Al-Baghdadi died whimpering and screaming, Mr Trump has said.

Al-Baghdadi died whimpering and screaming, Mr Trump has said.

A talented soccer player. A keen scholar with a PhD from Baghdad University. This is how the head of the brutal militant organisation Islamic State terrorist group has been described.

On Tuesday, Australia’s Defence Minister Kevin Andrews failed to name the group’s leader, Abu Bakr al-Baghdadi, in an interview on ABC television.

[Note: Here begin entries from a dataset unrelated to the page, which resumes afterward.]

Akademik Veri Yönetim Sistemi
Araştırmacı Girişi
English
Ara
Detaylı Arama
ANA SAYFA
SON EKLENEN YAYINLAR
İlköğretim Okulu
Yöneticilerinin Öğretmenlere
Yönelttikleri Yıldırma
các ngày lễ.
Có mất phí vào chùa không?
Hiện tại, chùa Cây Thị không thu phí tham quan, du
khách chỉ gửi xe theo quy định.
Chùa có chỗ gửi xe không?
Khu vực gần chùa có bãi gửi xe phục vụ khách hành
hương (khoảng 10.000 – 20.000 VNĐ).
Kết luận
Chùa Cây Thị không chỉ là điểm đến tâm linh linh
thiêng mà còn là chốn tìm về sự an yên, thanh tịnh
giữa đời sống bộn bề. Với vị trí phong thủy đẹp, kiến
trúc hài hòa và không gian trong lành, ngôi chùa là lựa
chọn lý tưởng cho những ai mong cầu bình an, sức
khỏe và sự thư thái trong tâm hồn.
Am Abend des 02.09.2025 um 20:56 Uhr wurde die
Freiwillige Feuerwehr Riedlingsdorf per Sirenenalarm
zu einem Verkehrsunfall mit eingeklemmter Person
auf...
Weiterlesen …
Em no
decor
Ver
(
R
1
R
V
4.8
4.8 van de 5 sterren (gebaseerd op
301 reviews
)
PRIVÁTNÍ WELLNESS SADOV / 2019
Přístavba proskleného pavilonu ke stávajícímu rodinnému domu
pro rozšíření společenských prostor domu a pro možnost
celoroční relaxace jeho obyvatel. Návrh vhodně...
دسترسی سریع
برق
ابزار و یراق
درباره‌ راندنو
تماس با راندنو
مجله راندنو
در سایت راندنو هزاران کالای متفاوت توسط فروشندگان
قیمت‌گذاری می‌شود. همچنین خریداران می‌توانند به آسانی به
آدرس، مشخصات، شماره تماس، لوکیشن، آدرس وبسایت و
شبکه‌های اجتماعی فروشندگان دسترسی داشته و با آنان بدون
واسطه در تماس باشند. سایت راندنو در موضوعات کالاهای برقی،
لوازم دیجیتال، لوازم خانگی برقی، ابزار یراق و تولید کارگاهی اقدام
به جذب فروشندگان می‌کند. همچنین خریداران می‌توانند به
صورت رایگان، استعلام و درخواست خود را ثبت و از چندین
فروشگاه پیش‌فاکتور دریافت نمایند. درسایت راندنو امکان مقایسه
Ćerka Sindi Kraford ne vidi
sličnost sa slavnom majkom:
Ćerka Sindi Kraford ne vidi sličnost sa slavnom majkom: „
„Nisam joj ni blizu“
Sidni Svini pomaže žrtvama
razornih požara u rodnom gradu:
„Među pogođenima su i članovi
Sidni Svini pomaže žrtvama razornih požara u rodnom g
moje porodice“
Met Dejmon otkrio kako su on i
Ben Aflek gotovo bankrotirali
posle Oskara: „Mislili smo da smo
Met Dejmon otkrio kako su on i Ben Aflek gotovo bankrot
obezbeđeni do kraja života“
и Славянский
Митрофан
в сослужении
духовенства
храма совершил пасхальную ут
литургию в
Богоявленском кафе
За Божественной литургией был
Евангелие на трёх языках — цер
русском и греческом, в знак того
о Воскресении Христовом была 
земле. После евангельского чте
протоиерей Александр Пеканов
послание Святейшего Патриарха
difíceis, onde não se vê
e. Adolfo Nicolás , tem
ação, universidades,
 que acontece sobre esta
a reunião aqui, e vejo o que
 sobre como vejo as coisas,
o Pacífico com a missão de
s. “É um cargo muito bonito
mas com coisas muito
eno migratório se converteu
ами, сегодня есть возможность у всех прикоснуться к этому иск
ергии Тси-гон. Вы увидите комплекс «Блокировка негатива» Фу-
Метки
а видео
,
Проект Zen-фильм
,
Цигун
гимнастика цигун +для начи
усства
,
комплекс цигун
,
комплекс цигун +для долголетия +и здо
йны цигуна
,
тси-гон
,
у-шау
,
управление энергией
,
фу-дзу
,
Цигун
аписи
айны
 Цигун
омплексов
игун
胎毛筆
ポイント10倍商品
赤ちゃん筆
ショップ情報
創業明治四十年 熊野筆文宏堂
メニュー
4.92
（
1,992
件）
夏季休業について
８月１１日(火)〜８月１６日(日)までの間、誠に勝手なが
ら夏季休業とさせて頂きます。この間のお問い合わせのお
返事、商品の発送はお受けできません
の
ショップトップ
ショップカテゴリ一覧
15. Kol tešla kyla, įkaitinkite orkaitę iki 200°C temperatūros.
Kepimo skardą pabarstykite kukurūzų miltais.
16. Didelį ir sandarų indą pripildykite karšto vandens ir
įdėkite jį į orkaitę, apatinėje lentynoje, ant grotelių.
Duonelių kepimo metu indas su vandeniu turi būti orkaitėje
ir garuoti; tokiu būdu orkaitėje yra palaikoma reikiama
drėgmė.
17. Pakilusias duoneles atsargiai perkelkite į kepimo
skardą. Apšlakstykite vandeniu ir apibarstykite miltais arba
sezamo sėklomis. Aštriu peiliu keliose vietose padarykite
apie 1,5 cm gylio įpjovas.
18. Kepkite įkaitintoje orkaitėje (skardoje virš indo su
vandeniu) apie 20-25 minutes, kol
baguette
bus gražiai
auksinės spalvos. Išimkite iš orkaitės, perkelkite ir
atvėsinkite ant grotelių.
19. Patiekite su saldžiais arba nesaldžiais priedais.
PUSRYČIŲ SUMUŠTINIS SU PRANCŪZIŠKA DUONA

• Andrews fails to name Islamic State head
• Why we should call Islamic State the name it hates

Appearing on 7.30 on Tuesday night, Mr Andrews declined to name the 43-year-old because of “operational matters”, but there is plenty of information on the militant leader already in the public sphere.

Abu Bakr al-Baghdadi is the world’s second most wanted terrorist by the US government, with a $10 million reward for information leading to his capture.

Only the leader of al-Qaeda, the organisation behind the 9/11 attacks, merits a larger reward of $25 million.

Abu Bakr al-Baghdadi

Abu Bakr al-Baghdadi making a rare appearance in 2014. Photo: AAP

According to a report by The Daily Telegraph, Al-Baghdadi was a “polite, bespectacled student” who shone on the football field, earning the reputation as the best soccer player for a local team.

He apparently lived in a small room attached to a mosque for more than a decade as he completed his masters, and then his doctorate in Islamic studies.

There are conflicting reports about whether al-Baghdadi was focused on his young family or involved in terrorist activity at the time of the American invasion of Iraq in 2003.

According to the BBC, he helped to found the militant group Jamaat Jaysh Ahl al-Sunnah wa-l-Jamaah after the invasion, and was later imprisoned in Camp Bucca, a US facility in Iraq.

Islamic State Abu Bakr al-Baghdadi

Al-Baghdadi during his US detention.

He was detained for several years and, once released, went on to become a high-level commander of al-Qaeda in Iraq, also known as the Islamic State of Iraq.

As Syria descended into civil war, al-Baghdadi began sending his men over the border, and in April 2013, he announced the creation of ISIL (Islamic State of Iraq and the Levant).

Local jihadist faction Jabhat al-Nusra and al-Qaeda told al-Baghdadi to withdraw, but he defied both groups, and took control of a reported 80 per cent of Jabhat al-Nusra’s fighters.

By June 2014, al-Baghdadi declared the establishment of a worldwide caliphate and named himself the leader of Muslims around the world.

He remains reclusive and is hardly seen even amongst his own men, earning himself the nickname “the invisible sheikh”.

Local media reports claim al-Baghdadi fled Syria in October after being seriously injured by violent coalition airstrikes.

In January, Iraqi Prime Minister Haidar al-Abadi said the ISIL leader had been injured by another airstrike in an Iraqi border town, calling it “a miracle” he survived.

He remains in hiding and his current location is unknown.